Bit of refactoring and performance tweaking from me and instead they never really went above 20% CPU and could sit on Azure's S2 tier (and realistically could have used S1).
I'm no scaling expert, but I at least knew where to look after a decade of working on real apps and reading articles about scaling on HN.
Seeing how many of the valles incubators focus on things that are sole needed by the inhabitants in the valley, this is a great chance to supply blindspot-markets with products & solutions.
> We’ve had a few successes. One of our companies was acquired by an Accel backed company.
> The other is Saya, the first African company to pitch at TechCrunch Disrupt. Weeks before the event the founders didn’t even have passports!
It is very cool that there are already success stories.
Without ever being in Africa, I lack the knowledge and wonder if the current infrastructure is capable of supporting knowledge-based economy on a broad scale, but it's certainly good to see that high tech businesses could thrive there, and incubators are getting created.
Most of these countries are developing countries with low education levels so obviously it can't be broad, but of course in any country there will be a segment of the population who are well educated and/or affluent. Take China, most Chinese are dirt poor but because there are so many Chinese you can go to modern enclaves like Shanghai and never experience this poverty.
In general however return on investment tends to be high in developing countries because they lack so much. There are lots of businesses you can start with minimum competition. E.g.

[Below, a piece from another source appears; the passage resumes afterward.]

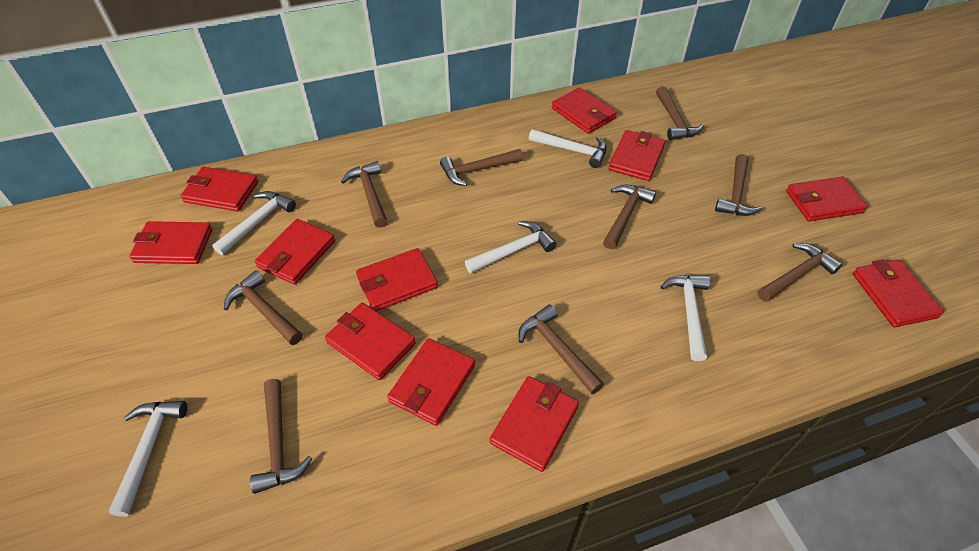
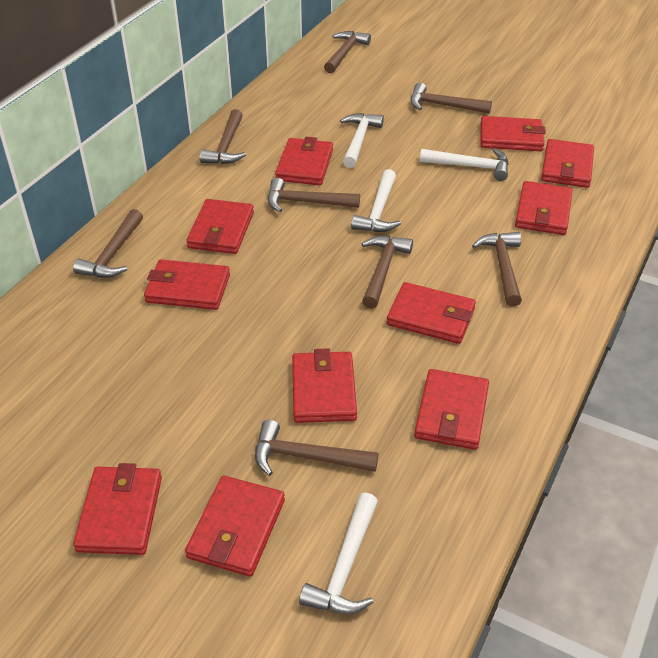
brown hammer: [224,270,303,345] [250,379,312,494] [341,161,388,228] [440,149,523,186] [519,305,604,394] [603,185,656,249] [656,86,704,140] [715,154,762,216] [758,243,842,302] = 9 -> [73,209,143,278] [200,109,246,164] [255,420,378,476] [268,178,360,212] [324,31,371,73] [362,236,413,309] [410,83,492,114] [472,232,522,307] = 8
white hammer: [108,401,187,517] [212,191,296,255] [465,221,557,273] [529,129,607,168] [661,275,710,361] = 5 -> [299,492,378,614] [340,113,384,168] [351,169,401,232] [420,149,509,181] = 4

I've seen many stories about poorely educated Chinese getting rich in Africa. They start shops, facories and all sorts of stuff lacking
They can, and many do succeed. In the US right now, education is a proxy for class, so saying the uneducated Chinese can succeed is like saying the Chinese lower class can succeed, which isn't necessary true. It requires capital to start a business, not education.
The part about training for business conduct feels a bit iffy in tone from the level of detail it goes into. I bought a company in Germany a few years back, and my Canadian sensibilities certainly offended folks until I learned the rules of the local culture. Any cross border business interactions are fraught with this.
A few of my friends are currently investing/managing a company out of Ghana. Extremely low investment has yielded a great growth curve, and they're changing how sub-Saharan Africans manage their finances. They're some of the happiest investor/entrepreneurs I know.